The one real caveat: you can’t vibe code with local models. Frontier models are forgiving. They fill in the gaps when your prompt is vague, infer what you probably meant, and recover gracefully from ambiguity. A local 9B model doesn’t have that same margin. You need to know what you want, how you want it, and you need to be explicit — good system prompts, clear constraints, defined rules.

That’s a higher bar, no question. But it’s also a useful discipline. Being forced to be precise about what you want from an AI makes you think harder before prompting, which tends to produce better outcomes regardless of which model you use.

Where I’m Taking This Next

The full stack is now in place: ik_llama.cpp compiled with CUDA for the RTX 5080, managed through local-llm-manager, benchmarked against the 26 Terminal Bench software engineering tasks, with all results published live on the benchmarks page.
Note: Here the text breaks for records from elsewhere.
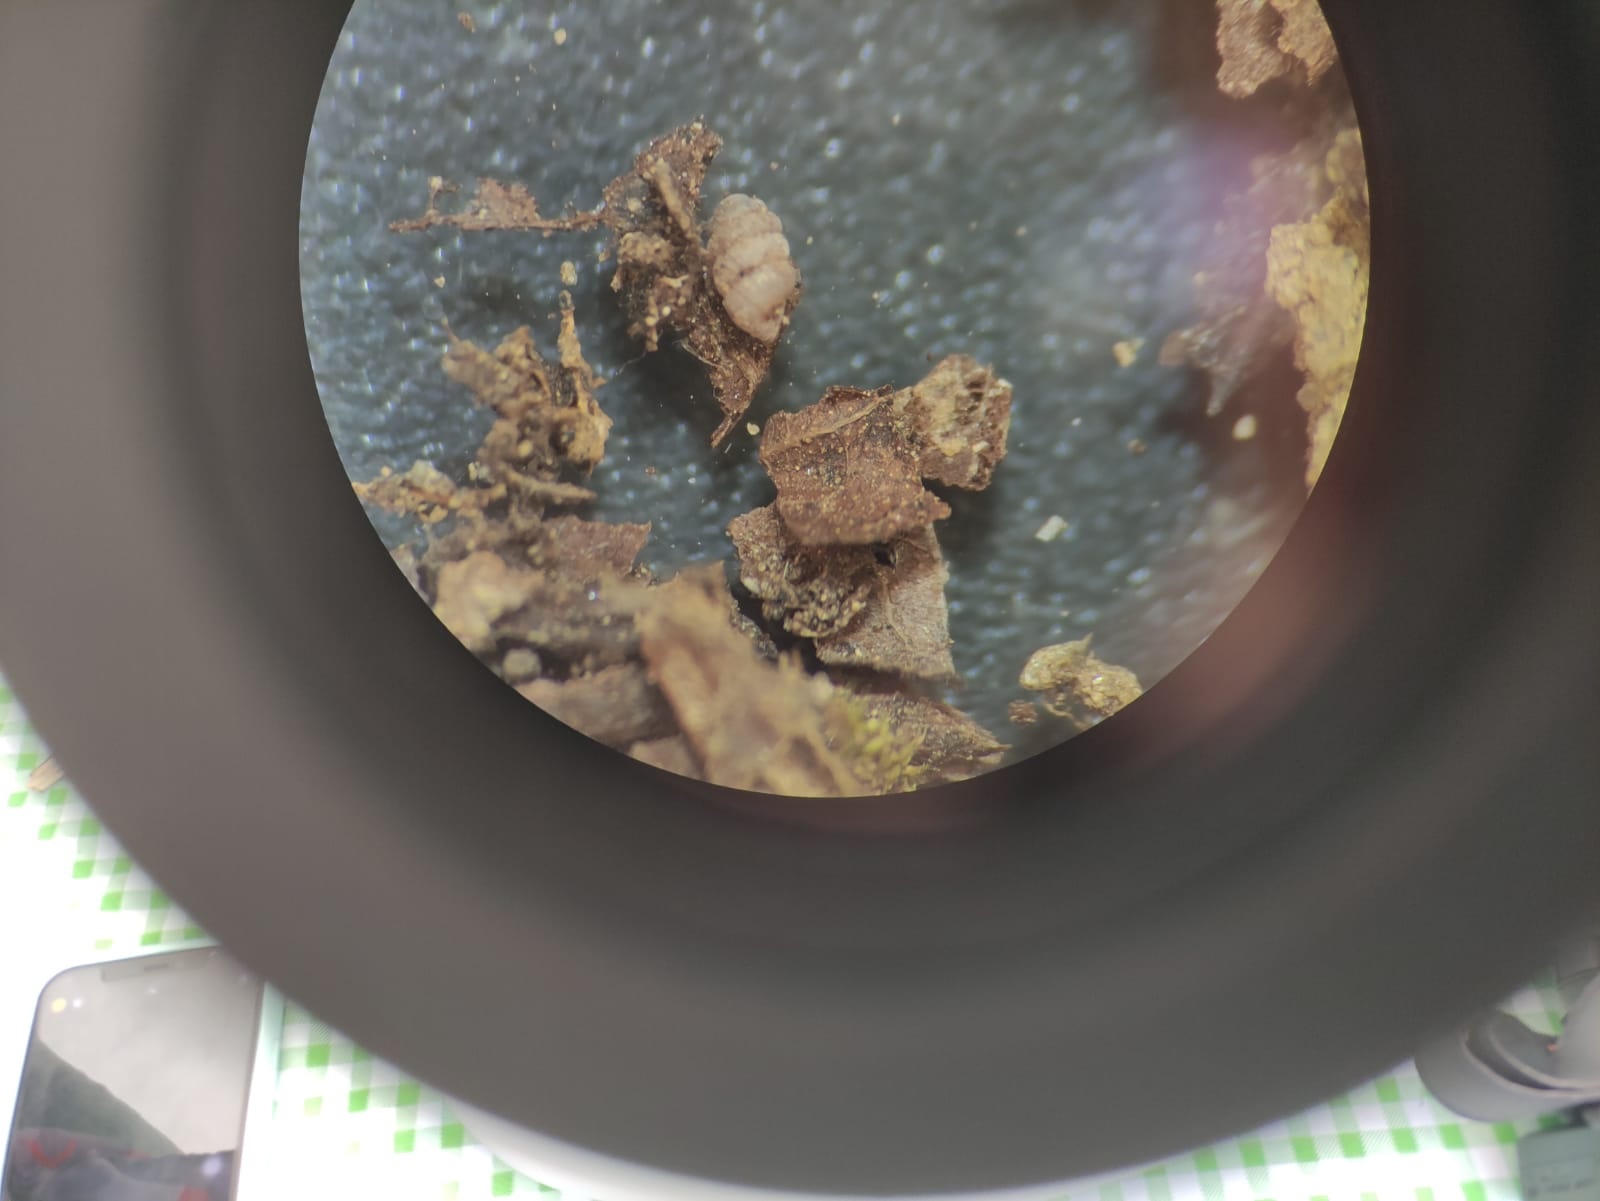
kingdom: Animalia
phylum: Mollusca
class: Gastropoda
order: Stylommatophora
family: Truncatellinidae
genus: Truncatellina
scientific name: Truncatellina callicratis
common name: Southern whorl snail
Two models down. The biggest surprise so far: the difference between them — same hardware, same agent, same tasks — is almost entirely explained by how they reason, not what they know. That’s the most interesting finding from this whole exercise.

Next up: bigger models that push past the 16 GB VRAM limit and need the hybrid GPU/CPU path. I’m curious to see where that ceiling actually bites.

The January crisis was a useful nudge. I was never trying to go fully off-grid from cloud AI — just to stop being entirely dependent on one provider. Having a fast, private, always-on local setup changes what that dependency costs you, and what leverage you actually have.